E não poderia ser de outro jeito, inclusive porque, Lau Santos, autor-griot desses orikis, é um artista no sentido mais amplo da palavra, artista que se interessa por – e participa de – discussões culturais, sociais, existenciais, políticas e estéticas. A participação de Lau Santos se dá tanto nos dilemas relativos ao homem, quanto nos dilemas que concernem às artes. Não obstante a empreitada da obra em apreço se referir nomeadamente ao âmbito da – pausa para a palavra a seguir – arte, ainda vemos, aqui e ali, críticas e intervenções que insistem em colocar a criação artística a serviço de “causas e compromissos históricos”, e no que concerne às experiências que tomam como ponto de partida os signos afro-brasileiros, grosso modo, persiste a cobrança de uma fidelidade de fundo ao criador. Pode-se, todavia, argumentar que tudo o que vem após a palavra arte, isto é, “de matriz africana”, “negra”, “de gênero” etc., é que dá assunto a essa espécie de “fogo amigo”. Talvez. Na verdade, tudo que vem depois da palavra supracitada não é irrelevante, mas apenas secundário. Infelizmente, as explicações inessenciais acerca da coisa acabam por substituí-la. Nesses debates purgativos tendemos a ficar com a explicação e descartamos o objeto artístico em si mesmo. Mas Lau Santos está atento a essa falácia: seus orikis são um discurso estético, mas em momento algum se prestam ao anacronismo da “arte pura”. Lau concebe sua obra em atenção a um traço fundamental a todas as formas artísticas, a saber, seus orikis constituem esse modo de linguagem que pelo viés da sugestão propõe uma alternativa (crítica, mercê do simples contraste) ao mundo autodeclarado branco.
Um detalhe que gostaria de ressaltar em Um griot e dois orikis de Lau Santos é o de que, não obstante ser um conjunto de peças narrativas – ou seja, objetos verbais que contam histórias, fiam-nos uma prosa gingada –, em nenhum momento, o erê que constitui a essência do autor, perde de vista que ele também deve cantar histórias. Recuperando o traço característico da oralidade presente nas remotas tradições do fazer poético, traço comum a quase todas as culturas, Lau Santos não distingue entre cantar e contar. Os orikis se materializam em ritmos; em uma música mais mítica do que épica. Lau se deixa levar mais pelos biografemas (sua subjetividade transcriada) do que pela história dos compêndios (as narrativas sobre os transes da diáspora africana).
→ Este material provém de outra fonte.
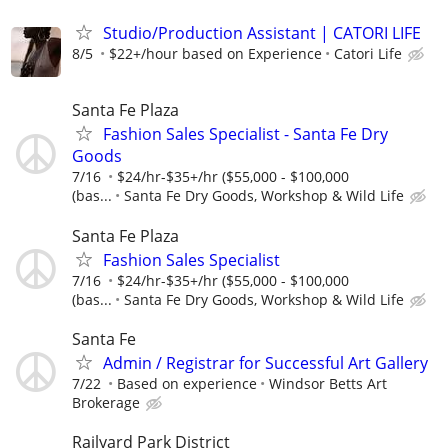
Studio/Production Assistant | CATORI LIFE
8/5
$22+/hour based on Experience
Catori Life
Santa Fe Plaza
Fashion Sales Specialist - Santa Fe Dry
Goods
7/16
$24/hr-$35+/hr ($55,000 - $100,000
(bas...
Santa Fe Dry Goods, Workshop & Wild Life
Santa Fe Plaza
Fashion Sales Specialist
7/16
$24/hr-$35+/hr ($55,000 - $100,000
(bas...
Santa Fe Dry Goods, Workshop & Wild Life
Santa Fe
Admin / Registrar for Successful Art Gallery
7/22
Based on experience
Windsor Betts Art
Brokerage
Railyard Park District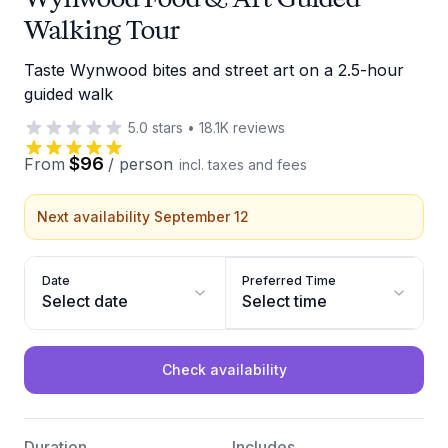
Walking Tour
Taste Wynwood bites and street art on a 2.5-hour
guided walk
5.0
stars
•
18.1K
reviews
$96
From
/
person
incl. taxes and fees
Next availability September 12
Date
Preferred Time
Select date
Select time
Check availability
Duration
Includes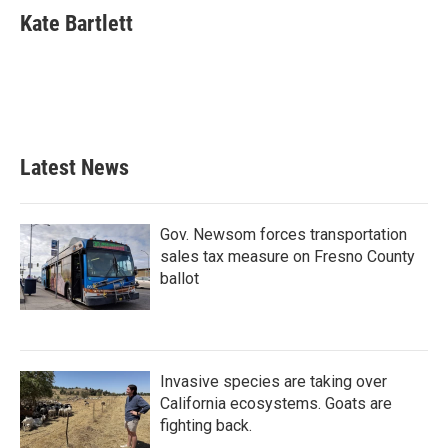
e
t
k
i
Kate Bartlett
b
t
e
l
o
e
d
o
r
I
k
n
Latest News
Gov. Newsom forces transportation
sales tax measure on Fresno County
ballot
Invasive species are taking over
California ecosystems. Goats are
fighting back.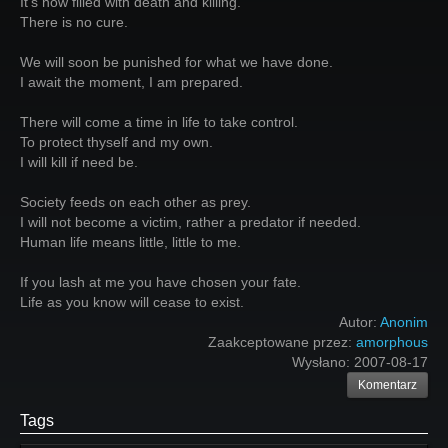
It's now filled with death and killing.
There is no cure.
We will soon be punished for what we have done.
I await the moment, I am prepared.
There will come a time in life to take control.
To protect thyself and my own.
I will kill if need be.
Society feeds on each other as prey.
I will not become a victim, rather a predator if needed.
Human life means little, little to me.
If you lash at me you have chosen your fate.
Life as you know will cease to exist.
Autor:
Anonim
Zaakceptowane przez:
amorphous
Wysłano:
2007-08-17
Komentarz
Tags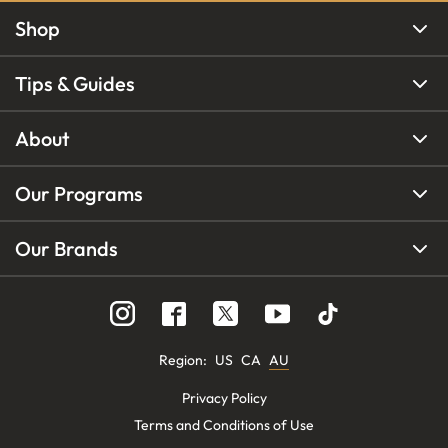
Shop
Tips & Guides
About
Our Programs
Our Brands
Region
:
US
CA
AU
Privacy Policy
Terms and Conditions of Use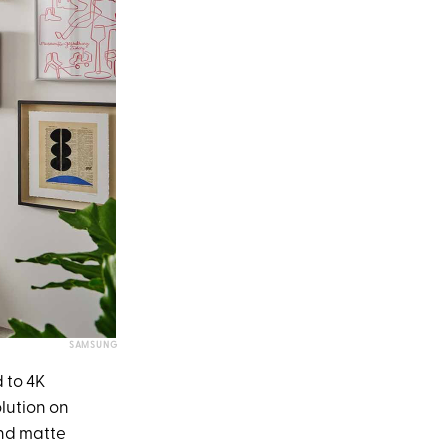
SAMSUNG
 to 4K
olution on
and matte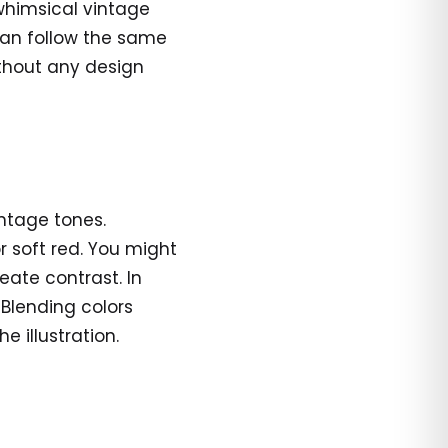
whimsical vintage
 can follow the same
ithout any design
intage tones.
r soft red. You might
reate contrast. In
 Blending colors
 illustration.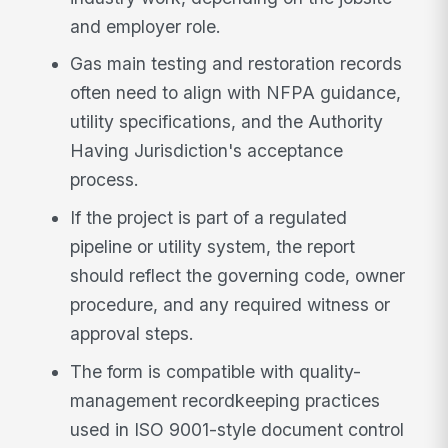
and employer role.
Gas main testing and restoration records
often need to align with NFPA guidance,
utility specifications, and the Authority
Having Jurisdiction's acceptance
process.
If the project is part of a regulated
pipeline or utility system, the report
should reflect the governing code, owner
procedure, and any required witness or
approval steps.
The form is compatible with quality-
management recordkeeping practices
used in ISO 9001-style document control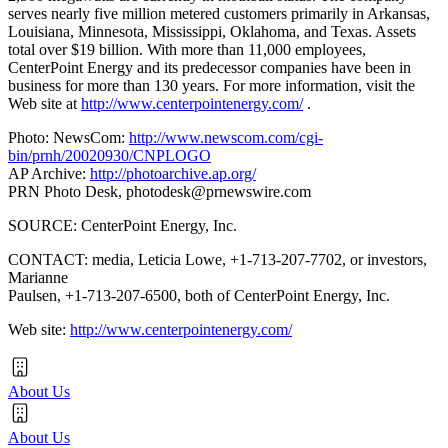
serves nearly five million metered customers primarily in Arkansas,
Louisiana, Minnesota, Mississippi, Oklahoma, and Texas. Assets
total over $19 billion. With more than 11,000 employees,
CenterPoint Energy and its predecessor companies have been in
business for more than 130 years. For more information, visit the
Web site at
http://www.centerpointenergy.com/
.
Photo: NewsCom:
http://www.newscom.com/cgi-
bin/prnh/20020930/CNPLOGO
AP Archive:
http://photoarchive.ap.org/
PRN Photo Desk,
photodesk@prnewswire.com
SOURCE: CenterPoint Energy, Inc.
CONTACT: media, Leticia Lowe, +1-713-207-7702, or investors,
Marianne
Paulsen, +1-713-207-6500, both of CenterPoint Energy, Inc.
Web site:
http://www.centerpointenergy.com/
About Us
About Us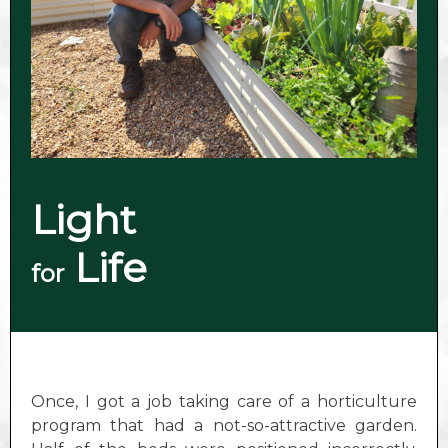
Light
Life
for
Once, I got a job taking care of a horticulture
program that had a not-so-attractive garden.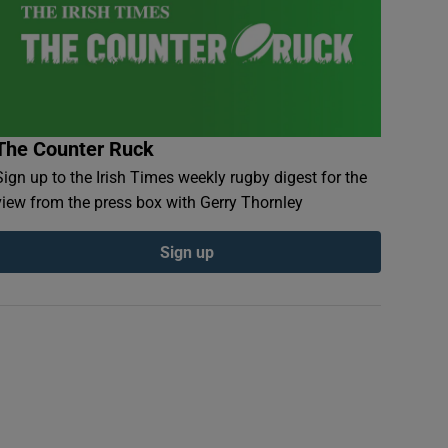
The Counter Ruck
Sign up to the Irish Times weekly rugby digest for the
view from the press box with Gerry Thornley
Sign up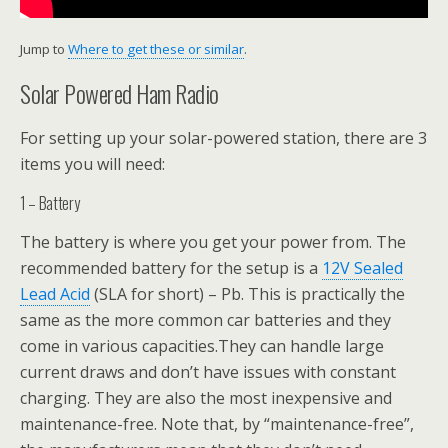
Jump to
Where to get these or similar
.
Solar Powered Ham Radio
For setting up your solar-powered station, there are 3
items you will need:
1 – Battery
The battery is where you get your power from. The
recommended battery for the setup is a
12V Sealed
Lead Acid
(SLA for short) – Pb. This is practically the
same as the more common car batteries and they
come in various capacities.They can handle large
current draws and don’t have issues with constant
charging. They are also the most inexpensive and
maintenance-free. Note that, by “maintenance-free”,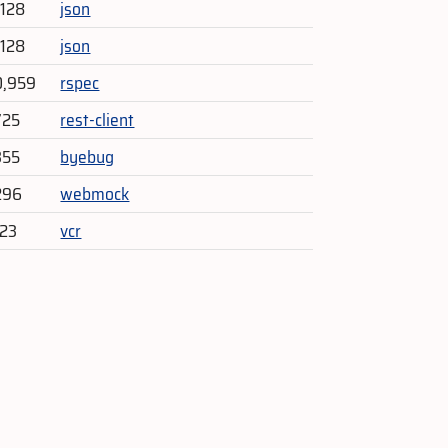
,128
json
,128
json
0,959
rspec
725
rest-client
355
byebug
296
webmock
523
vcr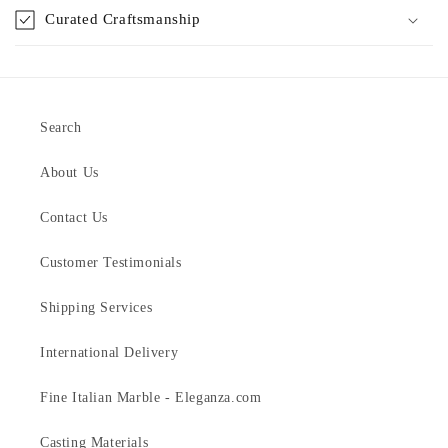
Curated Craftsmanship
Search
About Us
Contact Us
Customer Testimonials
Shipping Services
International Delivery
Fine Italian Marble - Eleganza.com
Casting Materials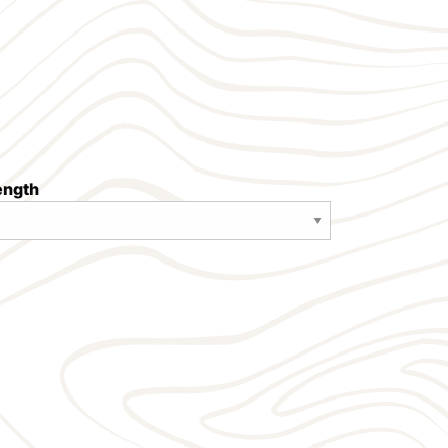
length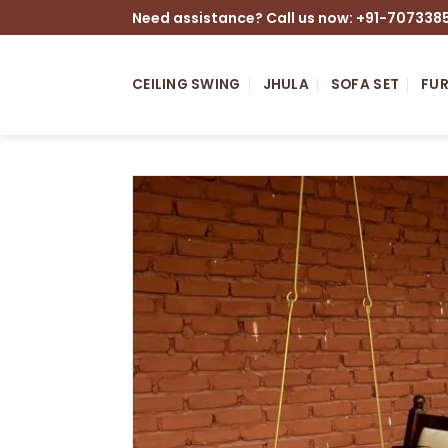
Skip
Need assistance? Call us now: +91-707338
to
content
CEILING SWING
JHULA
SOFA SET
FUR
Exemplos dessa síntese entre cantar e contar onde são perceptíveis reiterações, rimas internas, assonâncias: “Era assim que aqueles homens do mar, guerreiros da vida, brincavam de soldado, brincavam de rei de uma nação. Tocavam os tambores no ritmo do coração e dançavam com os seus irmãos”; “...quando olhamos para o mar, ali, pois ali, bem ali depois daquela linha do horizonte...”; “Ele andava morro acima, morro abaixo, morro abaixo, morro acima tocando seu instrumento”; enfim, mais trechos poderiam ser citados, mas esse pouco já me parece substantivo para sublinhar a virtude da conjunção do conto e do canto presente neste feixe de orikis rentes à razão sensível da molecada.
Por fim, deixando ao leitor o prazer de outras descobertas e significados aqui contidos, saúdo a publicação dessa obra treme-terra levada a cabo por Lau Santos com a alegria (amor) e a esperança (humor) de um orixá velho que só ele sabe como performatizar. Xirê, meu irmão Lau. Verdadeiro griot treme-ilha.